The Economic Community of West African States (ECOWAS) Committee of Chiefs of Defence Staff met in Accra, Ghana, yesterday to discuss the political situation in the Republic of Niger, with the intention of activating its standby force to intervene militarily if diplomatic attempts fail.
Except for nations under military rule and Cape Verde, all member governments have promised to participate in the standby force.
The Niger junta has refused to reinstate former President Mohamed Bazoum, despite requests from the UN, ECOWAS, and Western powers.
Nigeria’s Chief of Defence Staff, General Christopher Gwabin Musa, noted: “Democracy is what we stand for and it’s what we encourage. The focus of our gathering is not simply to react to events, but to proactively chart a course that results in peace and promotes stability.”
He stated that the Defence Chiefs were gathered in circumstances that none of them would have preferred and that the coup in the Republic of Niger has been a source of great concern, not only for ECOWAS, but for all who believe in the ideals of democracy, stability, and the rule of law.
“It is a poignant reminder of the challenges we face as a region, and the urgent need to stand together in unity and solidarity.
“As we continue our deliberations today, I would like to remind us all that the purpose of our gathering is not simply to react to events, but to proactively chart a course that preserves peace, promotes stability, and upholds democratic principles across our region. We must remember that our collective actions today will shape the legacy we leave for future generations.
“The path that lies before us is not an easy one, but it is a path that we must tread, nonetheless, with courage and determination. As we grapple with the complexities of the situation in the Republic of Niger, let us not forget that at the heart of our discussions are the lives of millions of people who yearn for peace, stability, and progress. We must not allow the people of Niger to suffer needlessly.”

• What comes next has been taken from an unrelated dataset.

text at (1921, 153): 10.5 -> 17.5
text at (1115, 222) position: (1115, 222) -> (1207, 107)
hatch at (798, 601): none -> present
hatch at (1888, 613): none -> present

Musa further stated that the responsibility of the ECOWAS Committee of Chiefs of Defence Staff was to guarantee that their reactions to the crisis were led by values of justice, respect for human rights, and steadfast devotion to the rule of law, rather than fear.

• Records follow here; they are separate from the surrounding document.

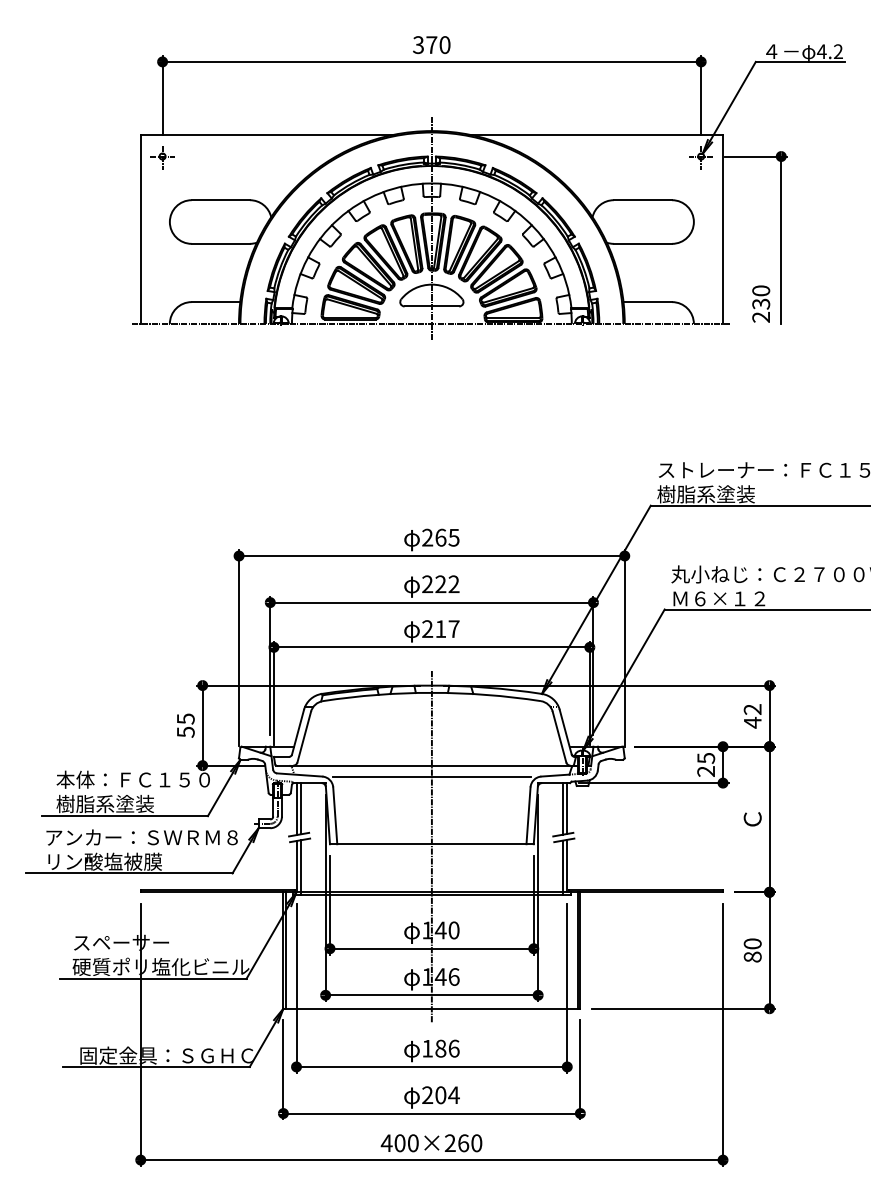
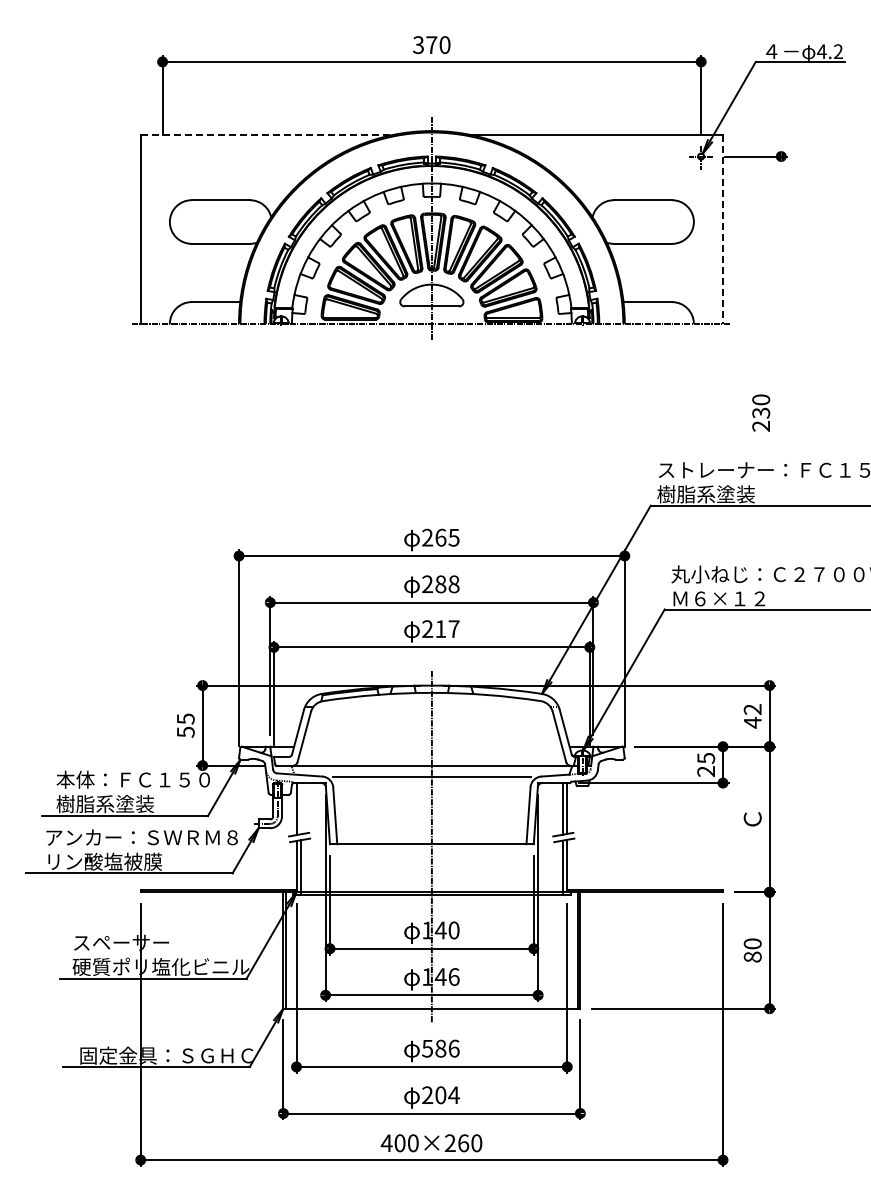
line at (267, 134): solid -> dashed
part at (162, 157): present -> none
line at (723, 229): solid -> dashed
line at (781, 239): present -> none
text at (761, 303) position: (761, 303) -> (761, 412)
text at (447, 584): 222 -> 288
line at (300, 808): present -> none
text at (427, 1048): 186 -> 586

“Let no one be in doubt that if everything else fails, the valiant forces of West Africa are ready to answer the call of duty, constitutional order will be restored in the country by all means available,” ECOWAS Commissioner for Political Affairs, Peace, and Security Abdel-Fatau Musah stated.
He cited previous ECOWAS deployments in Gambia, Liberia, and other countries as indications of readiness.

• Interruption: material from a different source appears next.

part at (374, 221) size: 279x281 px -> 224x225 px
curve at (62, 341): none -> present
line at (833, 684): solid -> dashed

Dominic Nitiwul, Minister of Defence, Republic of Ghana, stated that the security of the ECOWAS sub-region was experiencing one of the most difficult periods since the 1990s when rebel incursions destabilized areas of the ECOWAS sub-region.
Meanwhile, the Southern African Development Community (SADC) has backed ECOWAS and the African Union’s activities in response to the coup in Niger Republic.
Humphrey Geiseb, the High Commissioner of Namibia to Nigeria and the Dean of the SADC, revealed this yesterday while speaking with journalists at Hope of Survival Orphanage Home in Abuja.
In response to the coup and ECOWAS’s attitude, Geiseb stated that the Southern African region is peaceful, adding, “We hold regular elections and democracy is strong in our region.”
The ambassador stated that the Southern African region is a member of the African Union and that whatever happens in other parts of the African continent has an indirect impact on SADC.
“Southern Africa is a member of the African Union, and the concerns and feelings about coup situations have been expressed by ECOWAS, a regional body similar to the Southern Africa Development Community, as well as by the African Union.” As a result, we totally support ECOWAS and the African Union’s comments and views,” he stated.